Analysis of the data collected in the database

Analysis of the data collected in the database

In the frame of the EU project Restore, Reykjavik University is developing the 1st European database of chondral lesions morphometric and associated 3D models. Thanks to its partnership with the University Hospital Landspitali, 47 knees have been scanned since March 2019. Three different types of subjects have been recruited : 25 degenerative (D), 14 traumatic (T), and 8 healthy acting as control (C). This database will contain information regarding the different type of chondral lesions and the behaviour of the cartilage, based on Computed Tomography (CT) and Magnetic Resonance (MRI) images. Exhaustive measurements, regarding the thickness, the grading of the cartilage, as well as the presence of medical pathologies such as cysts, bone attrition, were performed on those medical images, for each patients, based on a robust radiological approach. It provides a complete overview of the patient‘s condition from those 2D images. 

On the 3D aspect, using high performing medical imaging software (Materialise, MIMICS), these images were processed in order to segment and dissociate the different part of the knee : femur, tibia and patella. CT and MRI acquisitions were taken positioning the patient knee in the same way therefore an accurate registration between the datasets was possible, in order to have in the same dataset bone and cartilage. The geometry is studied from this processed images. 

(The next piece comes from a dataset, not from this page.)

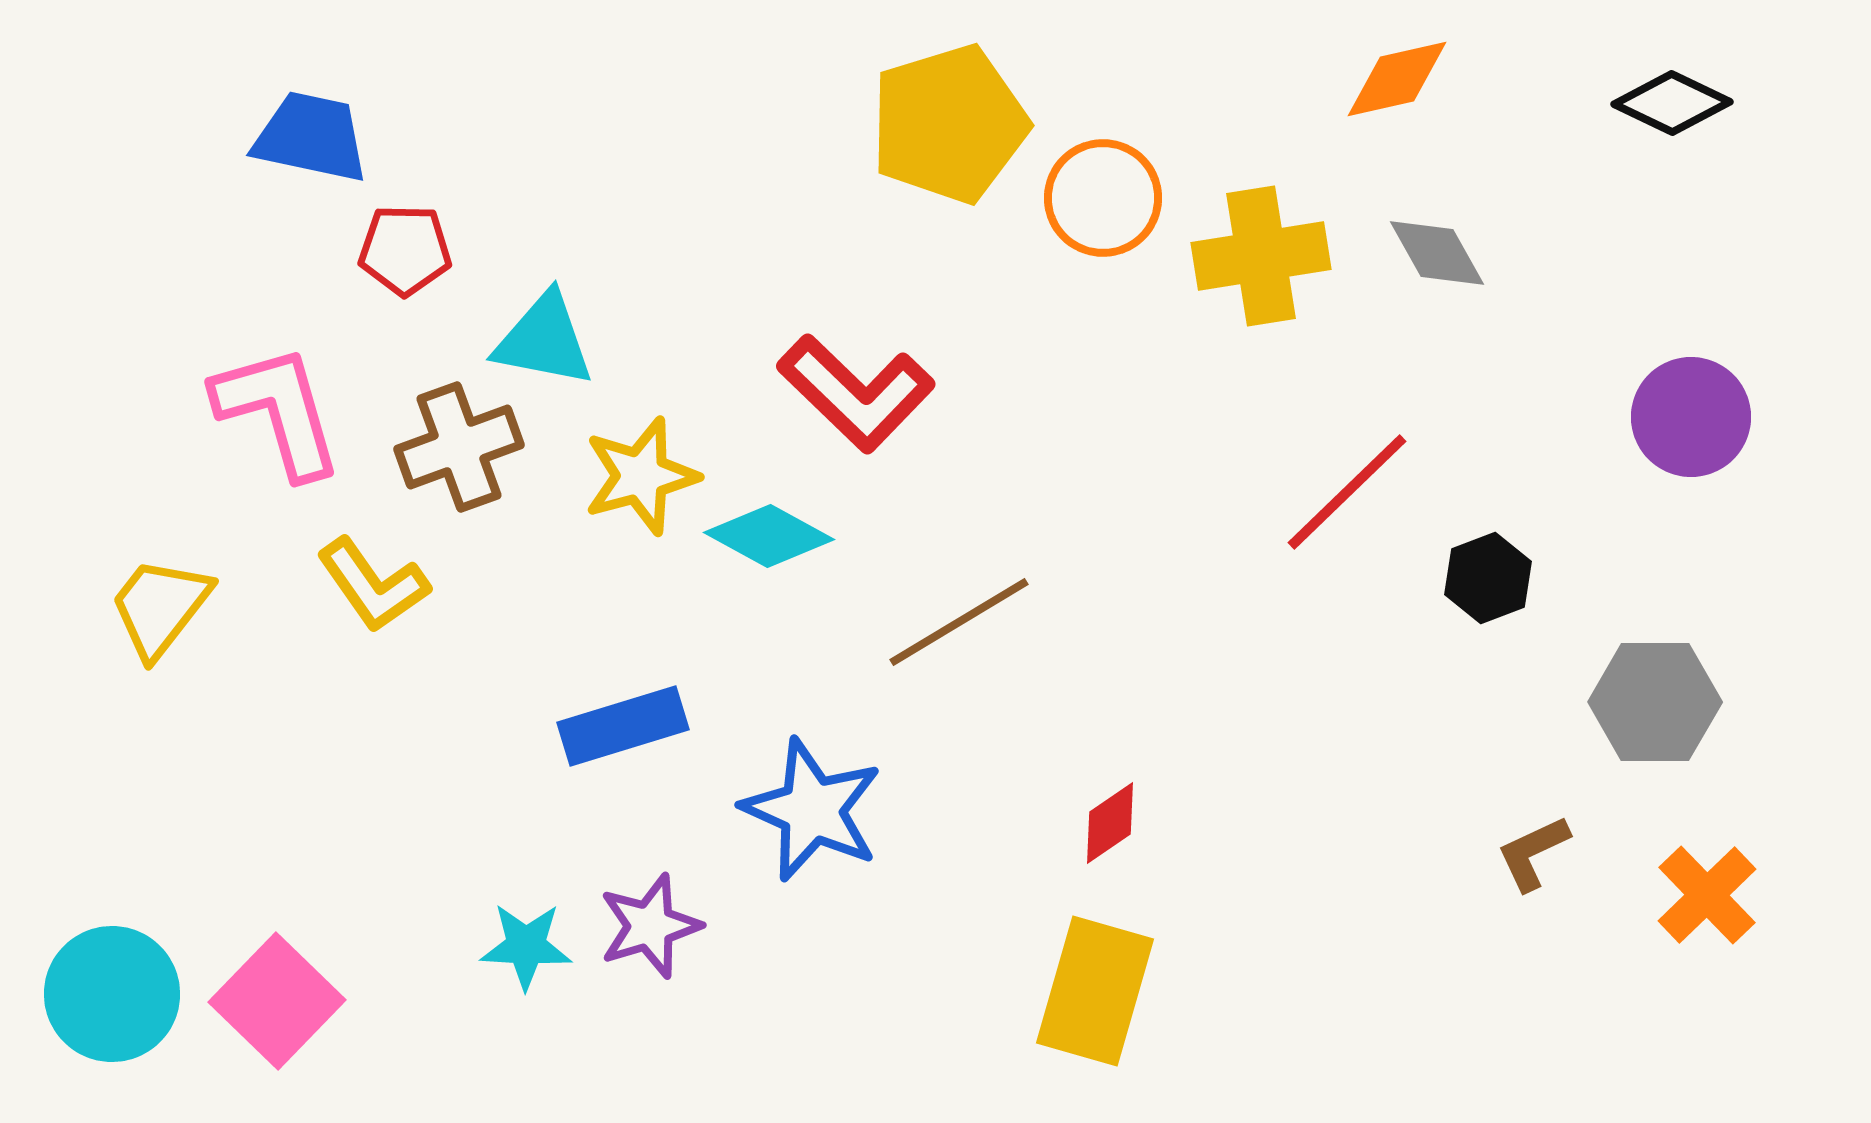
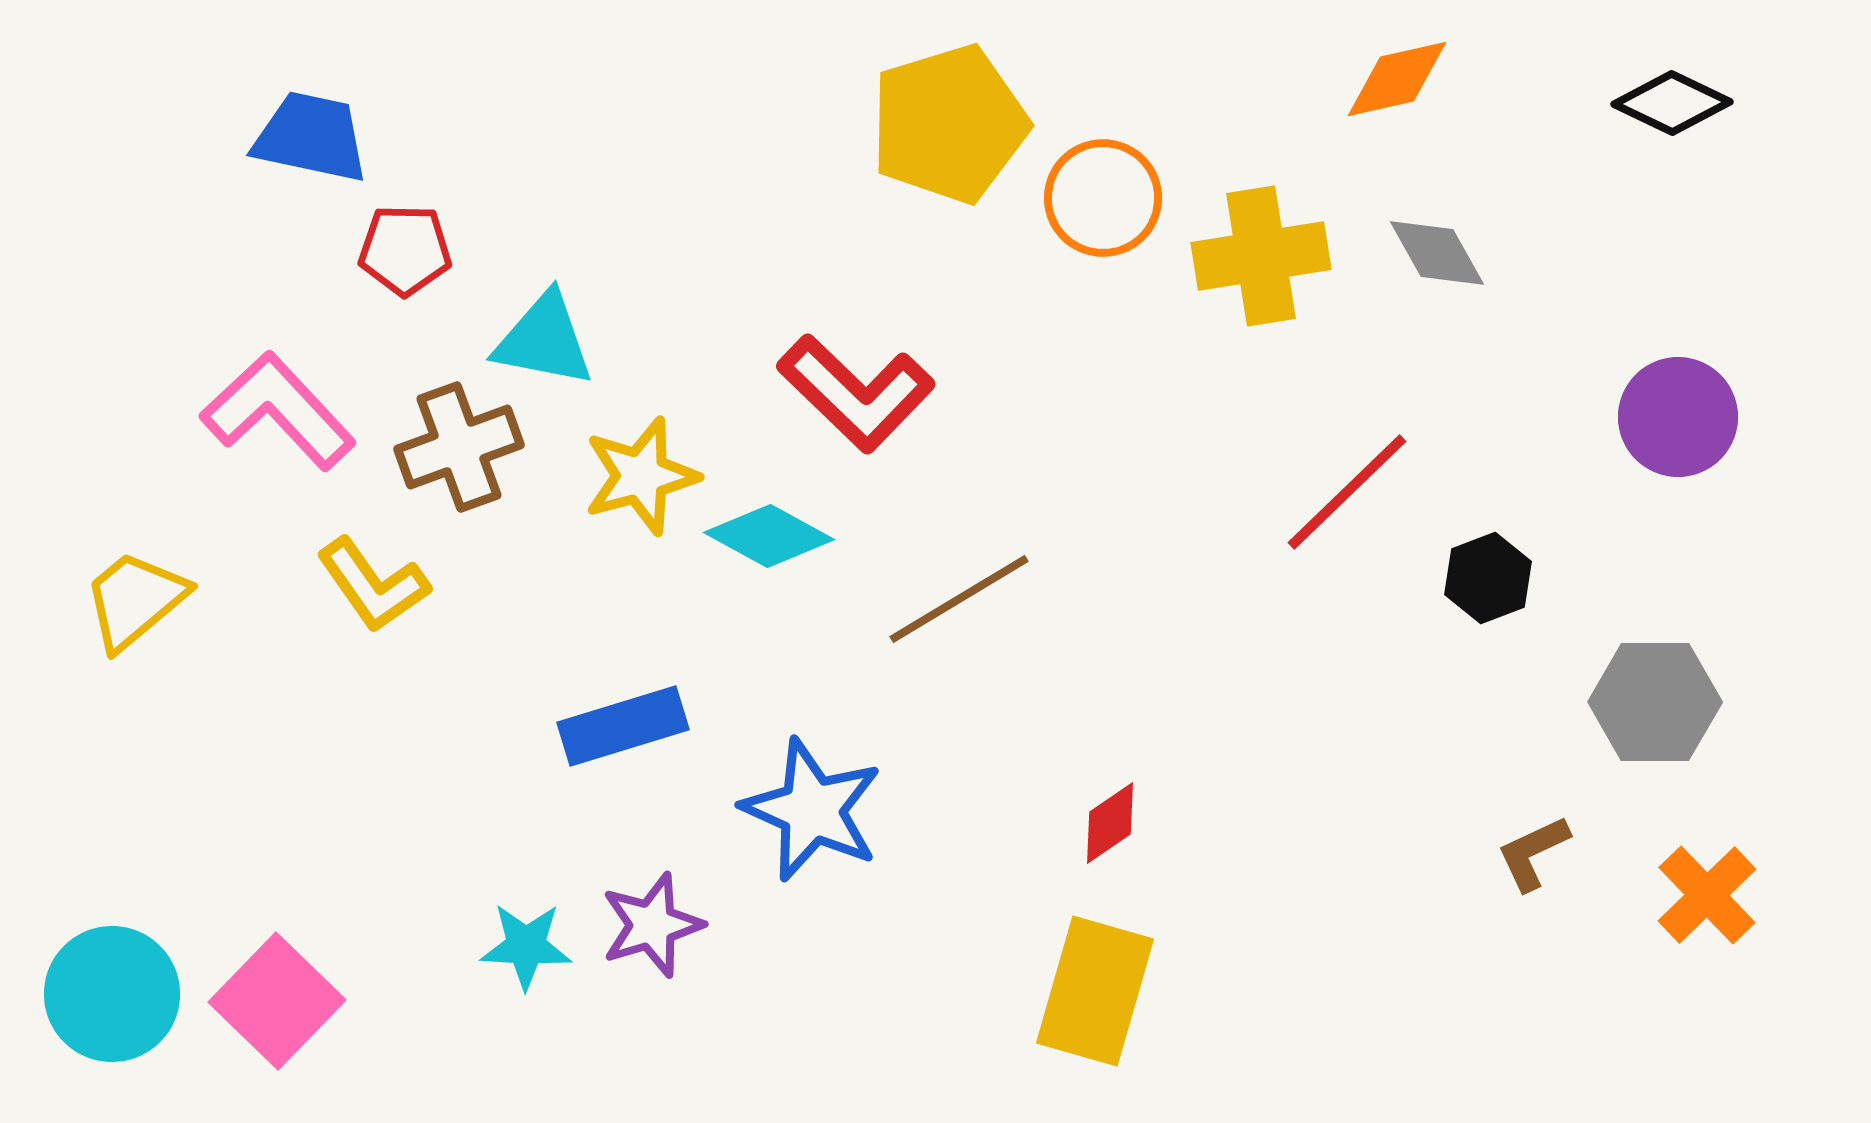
pink L-shape: rotated 27 degrees counterclockwise
purple circle: moved 13 px left
yellow trapezoid: moved 25 px left, 7 px up; rotated 12 degrees clockwise
brown line: moved 23 px up
purple star: moved 2 px right, 1 px up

From this final dataset, we extract information about density and volume : the mean value of Hounsfield Unit (HU), a scale to quantify the radiodensity, is computed for each bone and cartilage part. This enables us to conduct preliminary analyses that will be displayed in the database. Figure 1 shows the first results of the cartilage density analysis.

Figure 1 – Cartilage density analysis for the tibia, femur and patella, for each group : degenerative (D), traumatic (T), and control (C). 

Those first results show that the D group globally have the less dense cartilage, which is something that can be expected. The C group have a subsequent higher density in the tibia, and the T group a higher density infor the patella and the femur. The T group is globally a young population that suffered an accident, so is having a cartilage that is healthy before the accident. The medical images were taken a few days after the accident, meaning that the impact on the cartilage is not clearly visible yet. It is then not surprising from those preliminary results to observe that the D group is having the lowest density, which is to be expected from our hypothesis. 

In the frame of this study, a novel approach is developed to assess the cartilage condition studying the thickness. Using a CAO software (3matic, Materialise), a wall thickness analysis (figure 2) is performed for each cartilage. This gives us the voxel distribution over the thickness (figure 3). From this distribution, we aim to create a thickness index, associated to presence of holes, to assess and grade the cartilage status.